**Available data**
%%
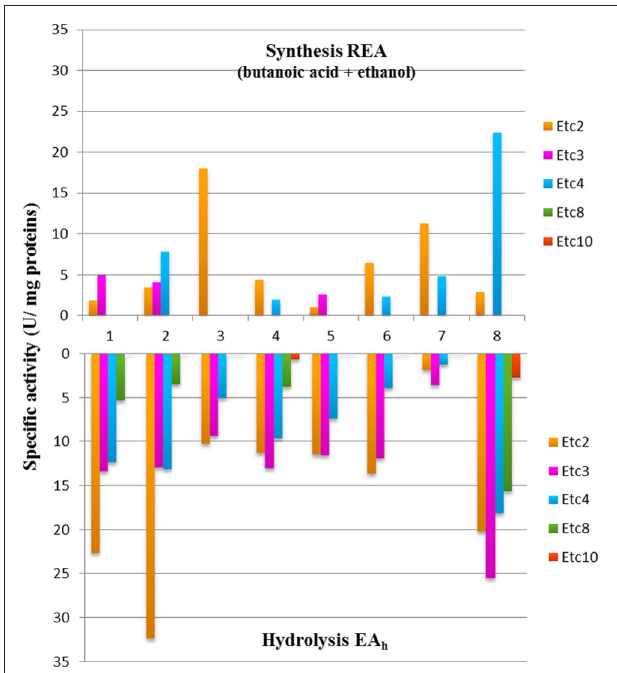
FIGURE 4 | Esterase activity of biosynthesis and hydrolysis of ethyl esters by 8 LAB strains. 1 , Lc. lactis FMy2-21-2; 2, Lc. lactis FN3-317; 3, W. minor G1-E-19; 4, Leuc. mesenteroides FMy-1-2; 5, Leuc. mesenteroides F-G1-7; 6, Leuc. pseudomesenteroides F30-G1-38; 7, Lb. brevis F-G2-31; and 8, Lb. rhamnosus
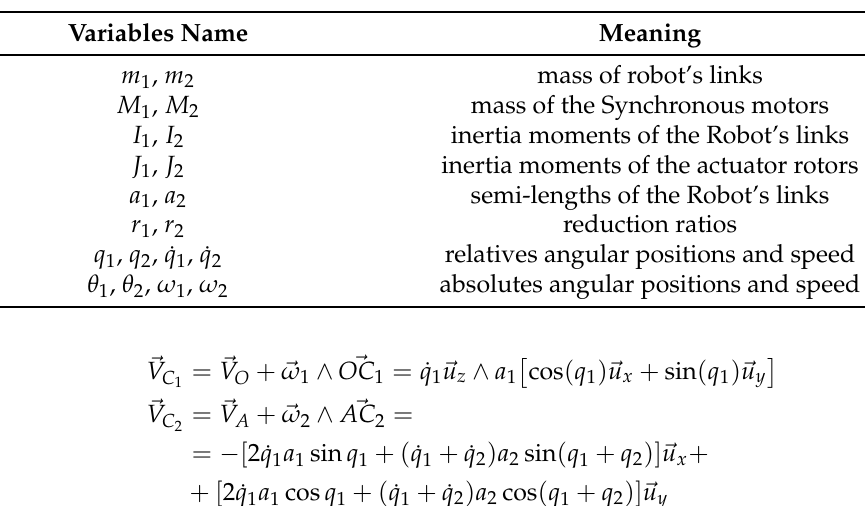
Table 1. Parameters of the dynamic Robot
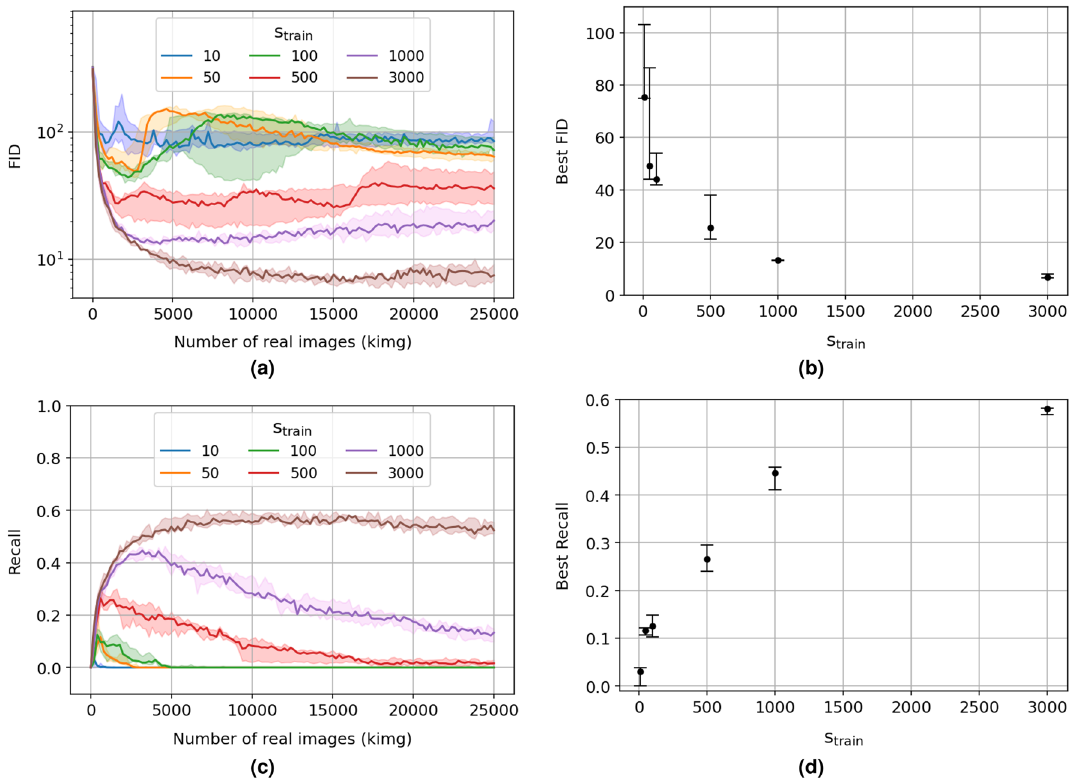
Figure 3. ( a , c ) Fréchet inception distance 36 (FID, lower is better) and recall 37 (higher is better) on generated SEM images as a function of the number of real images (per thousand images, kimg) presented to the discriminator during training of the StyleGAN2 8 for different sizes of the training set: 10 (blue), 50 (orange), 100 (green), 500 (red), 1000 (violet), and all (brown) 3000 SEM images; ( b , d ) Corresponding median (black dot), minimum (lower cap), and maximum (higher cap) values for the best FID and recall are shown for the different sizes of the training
%%
**Assigned task**
Restate all of the material word for word, leaving every picture out.

**Exercise response**
FIGURE 4 | Esterase activity of biosynthesis and hydrolysis of ethyl esters by 8 LAB strains. 1 , Lc. lactis FMy2-21-2; 2, Lc. lactis FN3-317; 3, W. minor G1-E-19; 4, Leuc. mesenteroides FMy-1-2; 5, Leuc. mesenteroides F-G1-7; 6, Leuc. pseudomesenteroides F30-G1-38; 7, Lb. brevis F-G2-31; and 8, Lb. rhamnosus
Table 1. Parameters of the dynamic Robot
Figure 3. ( a , c ) Fréchet inception distance 36 (FID, lower is better) and recall 37 (higher is better) on generated SEM images as a function of the number of real images (per thousand images, kimg) presented to the discriminator during training of the StyleGAN2 8 for different sizes of the training set: 10 (blue), 50 (orange), 100 (green), 500 (red), 1000 (violet), and all (brown) 3000 SEM images; ( b , d ) Corresponding median (black dot), minimum (lower cap), and maximum (higher cap) values for the best FID and recall are shown for the different sizes of the training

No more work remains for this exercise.